"It's Beulah Pierce's wife in that flower garden of hers," the artist explained. "It seems kind of sad when she goes out there alone sometimes. You know how tired she generally is, and how homesick she's been for twenty years or so—'all gaunted up,' as Ben says, like every ranchman's wife—they have to work so hard. And in the house she's apt to be peevish and scold Beulah and the boys like she despised them. But when she goes out into that garden——"
"Tell me," said his listener, after waiting discreetly a moment.
"Well, she's mighty different. She stands around mooning at the hollyhocks and petunias and geraniums and things, the flowers that grew in her garden back East, and I reckon she kind of forgets and thinks she's a girl back home again. Her face gets all gentled up. I've watched her when she didn't notice me—she's looking so far off—and when she goes into the house again her voice is queer, and she forgets to rampage till Shane Riley lets the stew burn, or Beulah tracks mud into the front room, or something.

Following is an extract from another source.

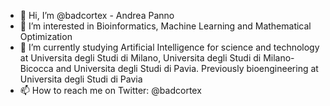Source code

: - 👋 Hi, I’m @badcortex - Andrea Panno
- 👀 I’m interested in Bioinformatics, Machine Learning and Mathematical Optimization
- 🌱 I’m currently studying Artificial Intelligence for science and technology at Universita degli Studi di Milano, Universita degli Studi di Milano-Bicocca and Universita degli Studi di Pavia. Previously bioengineering at Universita degli Studi di Pavia
- 📫 How to reach me on Twitter: @badcortex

I tried to show her there, looking soft, just that way." He sounded a little apologetic as he finished.
"It's delightful," she insisted, "and they're all good—I can't tell you how good. You must do more of them, and"—she paused and shot him a careful glance to determine how wary it behooved her to be—"and I believe you should let color alone for awhile, until you've had a teacher show you some things. You must learn the trick."

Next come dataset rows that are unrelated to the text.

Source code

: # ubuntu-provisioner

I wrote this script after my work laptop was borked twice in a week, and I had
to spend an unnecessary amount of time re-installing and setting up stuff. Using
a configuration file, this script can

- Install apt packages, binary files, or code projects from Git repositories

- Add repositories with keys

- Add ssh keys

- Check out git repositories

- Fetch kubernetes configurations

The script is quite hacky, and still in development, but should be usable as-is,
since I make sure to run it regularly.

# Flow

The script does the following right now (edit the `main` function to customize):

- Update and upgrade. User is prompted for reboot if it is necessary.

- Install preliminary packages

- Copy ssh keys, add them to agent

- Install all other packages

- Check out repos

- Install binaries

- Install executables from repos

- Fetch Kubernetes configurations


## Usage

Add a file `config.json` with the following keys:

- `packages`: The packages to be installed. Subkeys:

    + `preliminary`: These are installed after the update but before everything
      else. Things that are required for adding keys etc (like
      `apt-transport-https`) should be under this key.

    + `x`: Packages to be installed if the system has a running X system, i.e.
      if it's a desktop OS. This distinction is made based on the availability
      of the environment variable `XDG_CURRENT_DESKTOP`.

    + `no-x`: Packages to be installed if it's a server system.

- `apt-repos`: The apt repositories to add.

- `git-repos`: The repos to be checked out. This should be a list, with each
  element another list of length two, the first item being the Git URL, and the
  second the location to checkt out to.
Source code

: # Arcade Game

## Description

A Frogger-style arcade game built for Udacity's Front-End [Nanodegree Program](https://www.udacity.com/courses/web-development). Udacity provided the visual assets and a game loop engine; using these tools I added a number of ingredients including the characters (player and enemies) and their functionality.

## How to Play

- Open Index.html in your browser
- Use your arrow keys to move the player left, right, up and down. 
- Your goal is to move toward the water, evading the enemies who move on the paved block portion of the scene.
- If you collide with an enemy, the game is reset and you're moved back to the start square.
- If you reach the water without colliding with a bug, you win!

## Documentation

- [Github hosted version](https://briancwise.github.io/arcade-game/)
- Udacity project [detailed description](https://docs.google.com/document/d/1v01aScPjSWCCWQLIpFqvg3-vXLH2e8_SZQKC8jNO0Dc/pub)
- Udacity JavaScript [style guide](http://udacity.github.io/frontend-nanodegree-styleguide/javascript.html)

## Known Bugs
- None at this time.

"Oh, I'd try to learn fast enough, if I had the chance." His eyes lighted with a kind of furtive wistfulness, as if he would not have her wholly fathom his longing.
"Of course you could learn. I believe you can do something—something fine."
She rose from the couch and glanced over his books, with an air of wishing to touch other matters before they dwelt long on this. She noticed with some surprise a set of Meredith.
"Do you read these?" she asked, taking down one of the volumes.
There was an instant return of his former shyness, a hint of the child and the invaded playhouse. But she knew what to do. Without further remark she calmly lost herself in "Diana."
"Those books were my father's," he said at last, with the air of addressing an explanation to some third person. She ignored this, not even glancing at him. "But I've read them," he added, still as if to another person.